→ **RECORDS FOR PROCESSING**
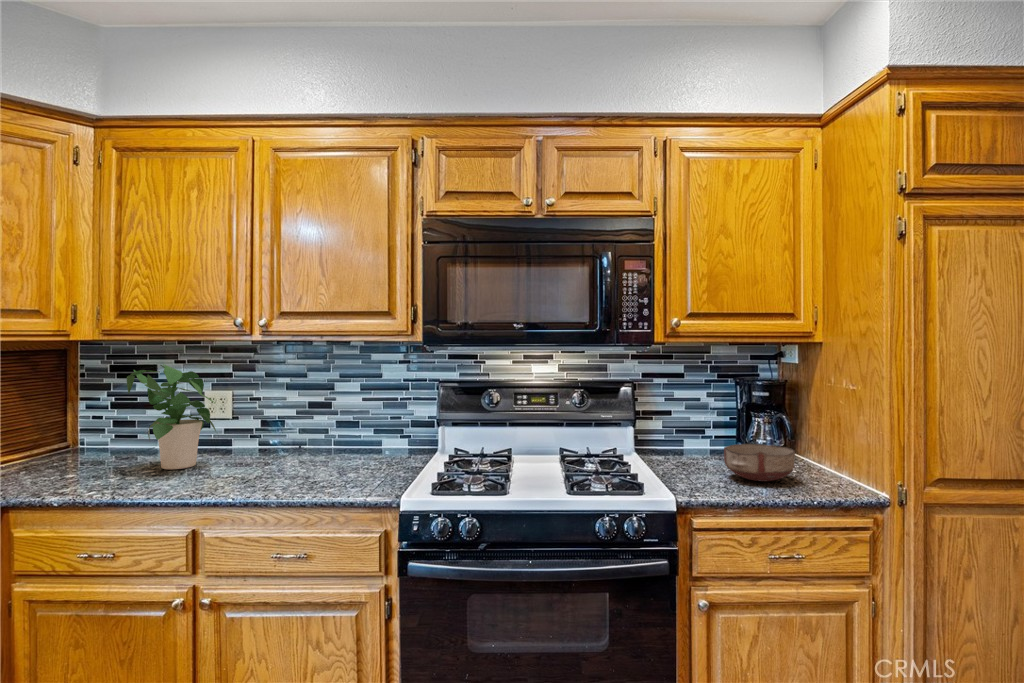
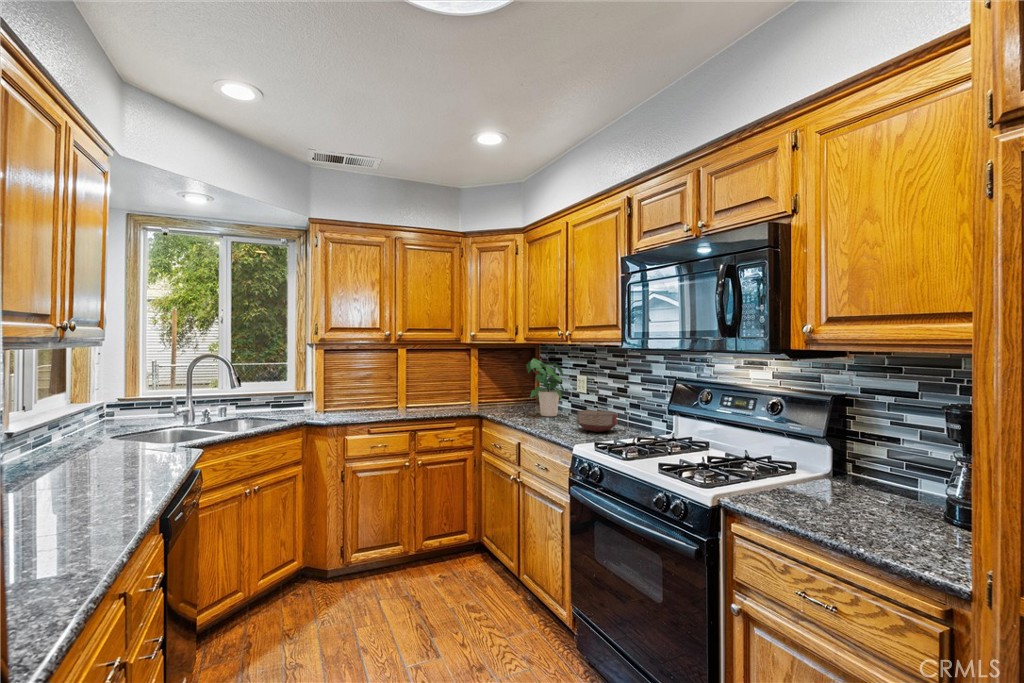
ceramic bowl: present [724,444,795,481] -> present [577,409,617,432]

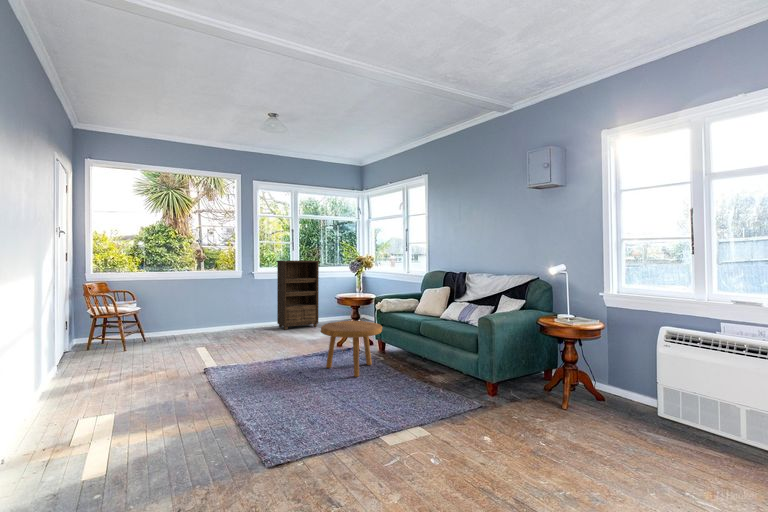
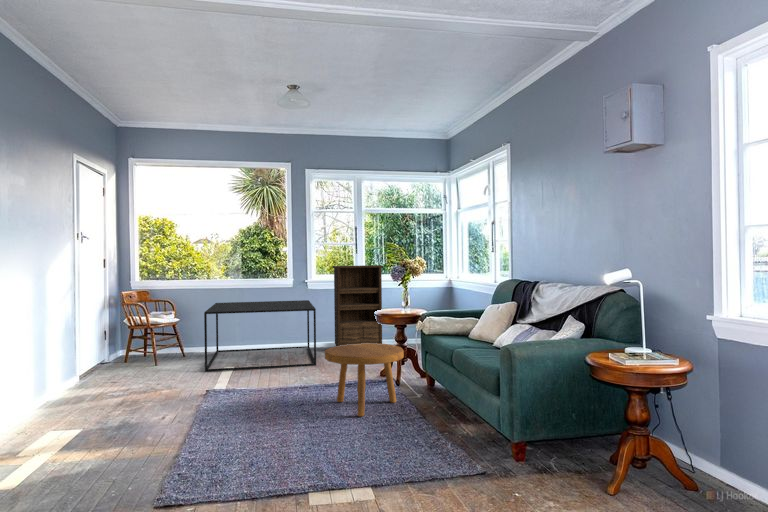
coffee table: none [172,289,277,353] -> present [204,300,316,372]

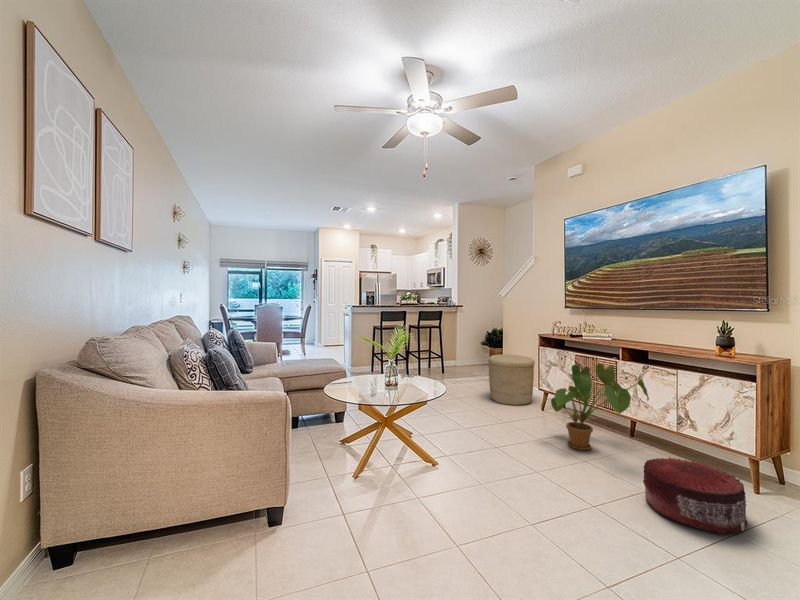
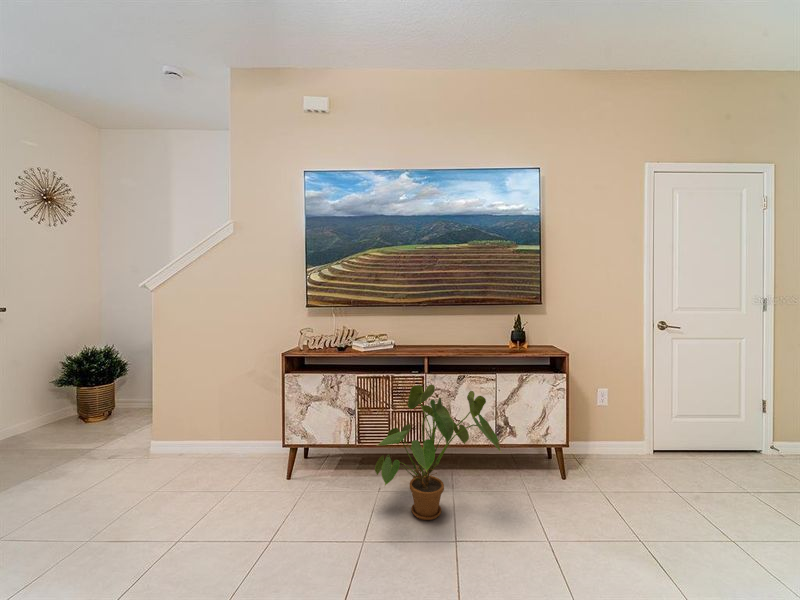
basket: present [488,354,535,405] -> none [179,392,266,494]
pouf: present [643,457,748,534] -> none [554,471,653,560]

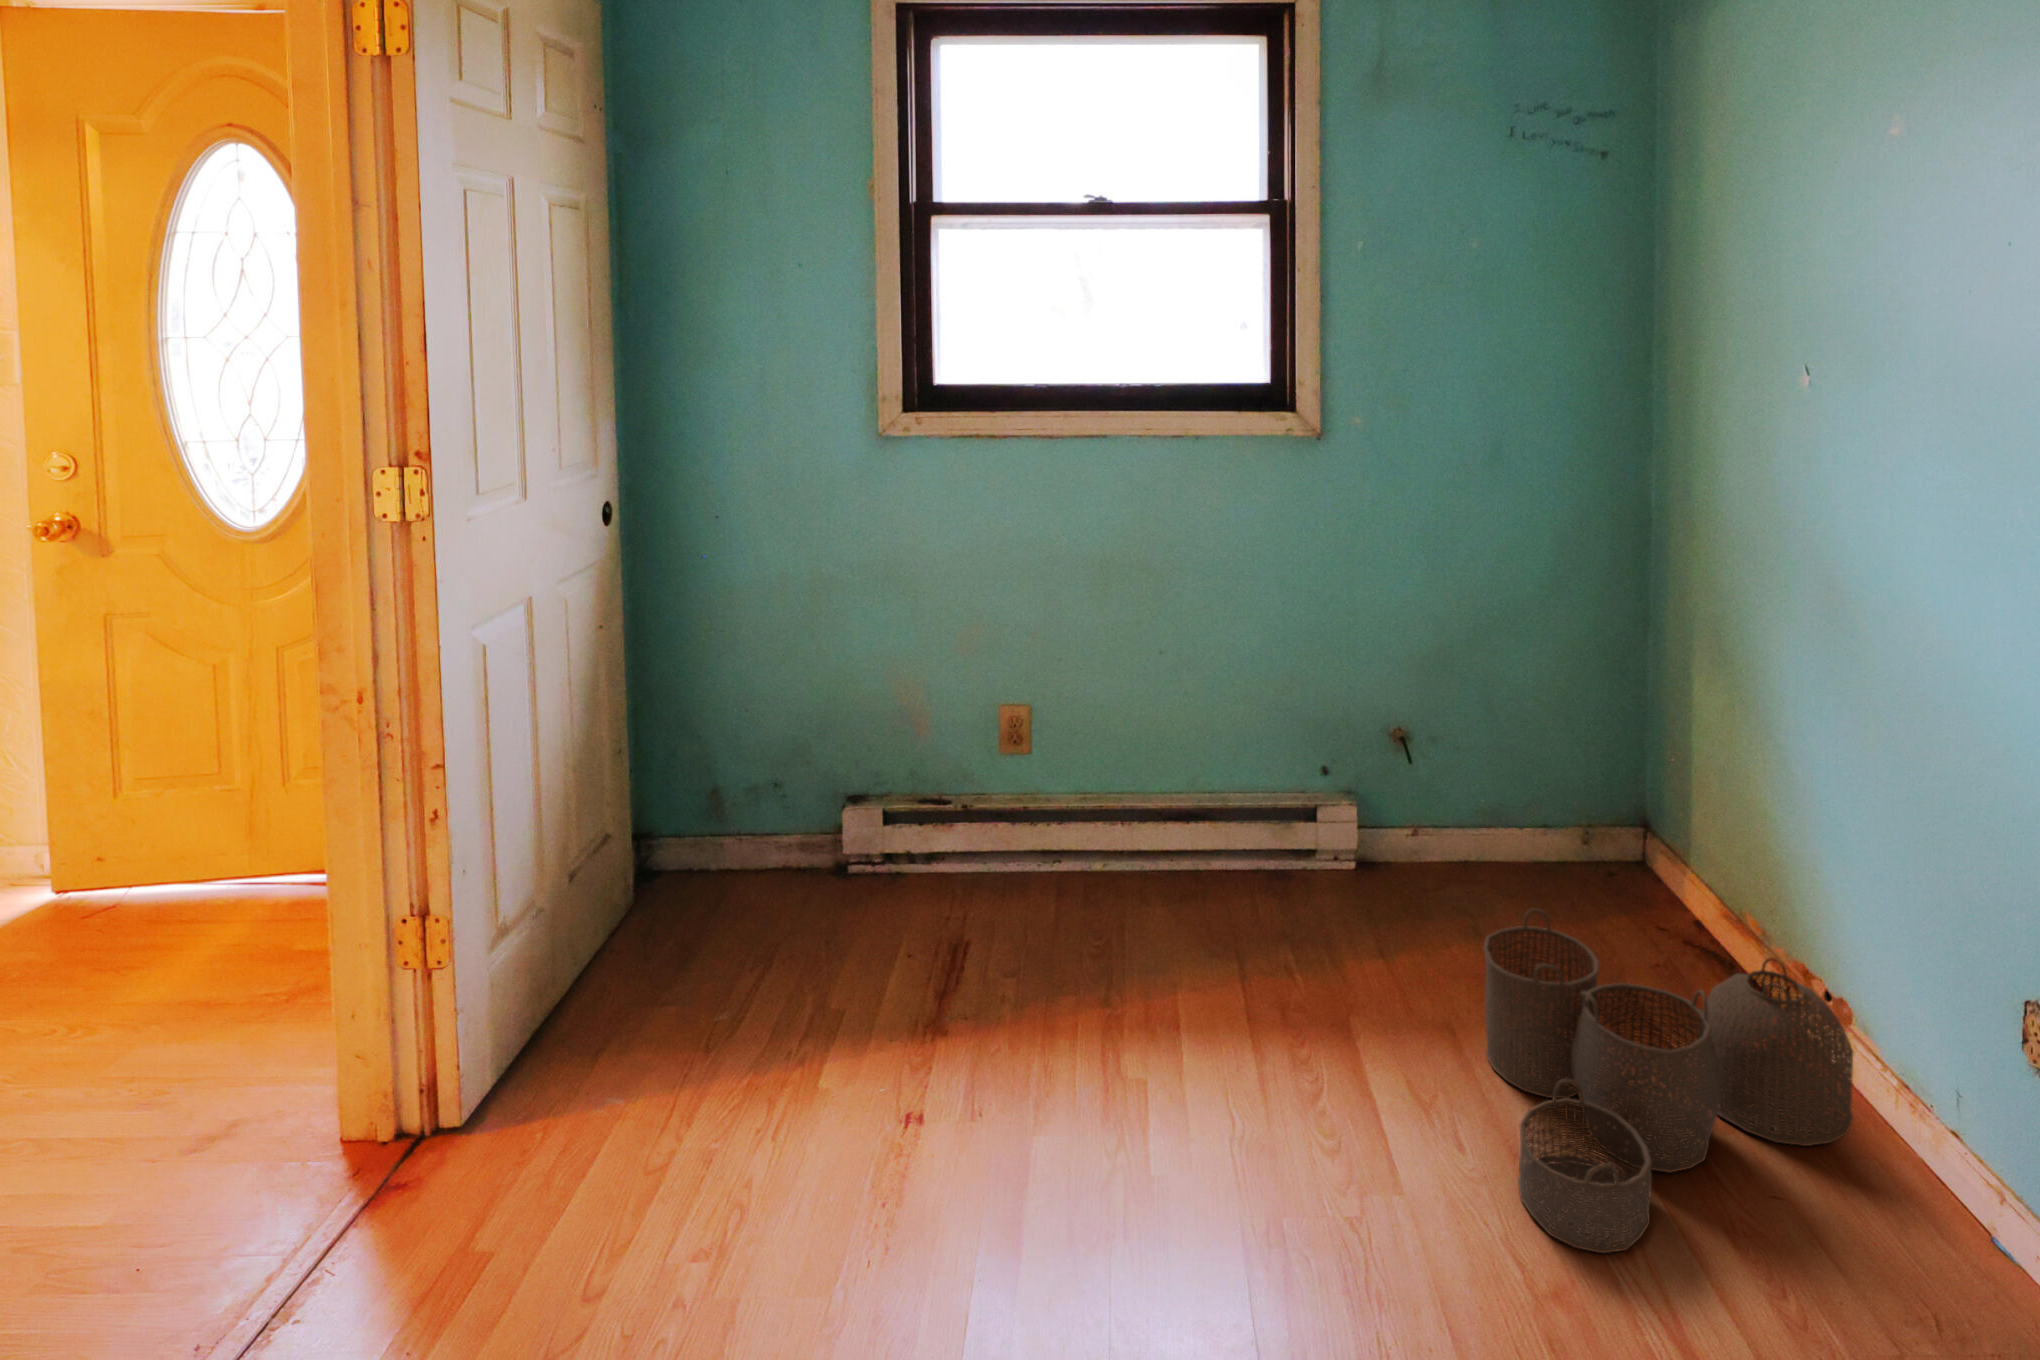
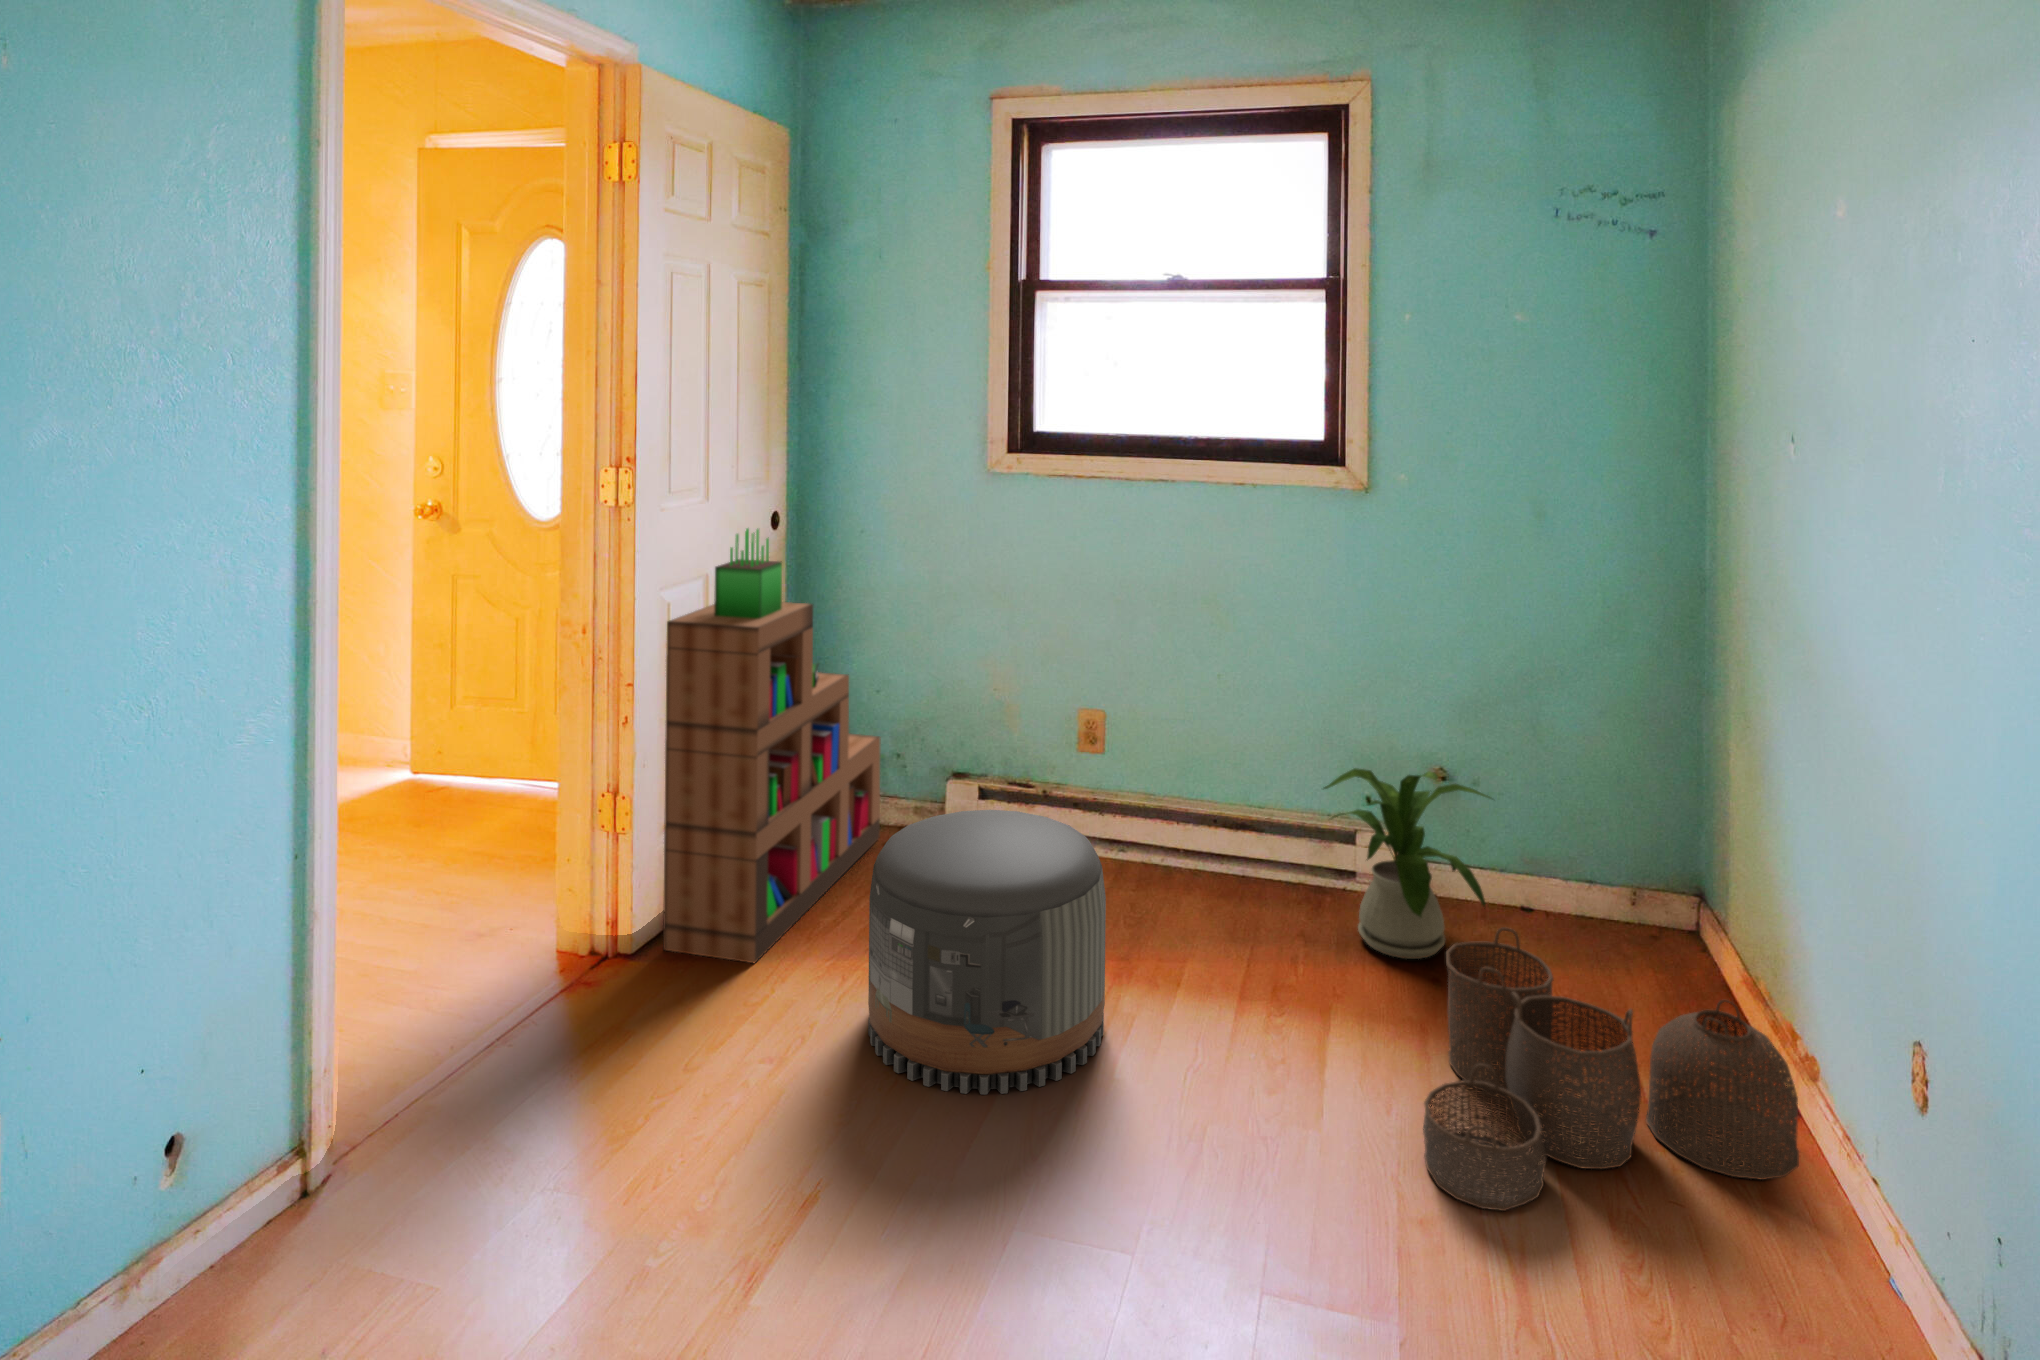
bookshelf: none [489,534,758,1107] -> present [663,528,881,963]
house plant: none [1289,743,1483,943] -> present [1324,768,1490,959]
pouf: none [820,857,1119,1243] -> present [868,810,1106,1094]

→ **WHAT IS NEEDED**
An exact restatement of the lines from the one holding "pouf: present [643,457,748,534]" through the end of the entries, both ends included, is the whole answer. Pictures stay out.

→ **REPLY**
pouf: present [643,457,748,534] -> none [554,471,653,560]

bookshelf: none [489,534,758,1107] -> present [663,528,881,963]
house plant: none [1289,743,1483,943] -> present [1324,768,1490,959]
pouf: none [820,857,1119,1243] -> present [868,810,1106,1094]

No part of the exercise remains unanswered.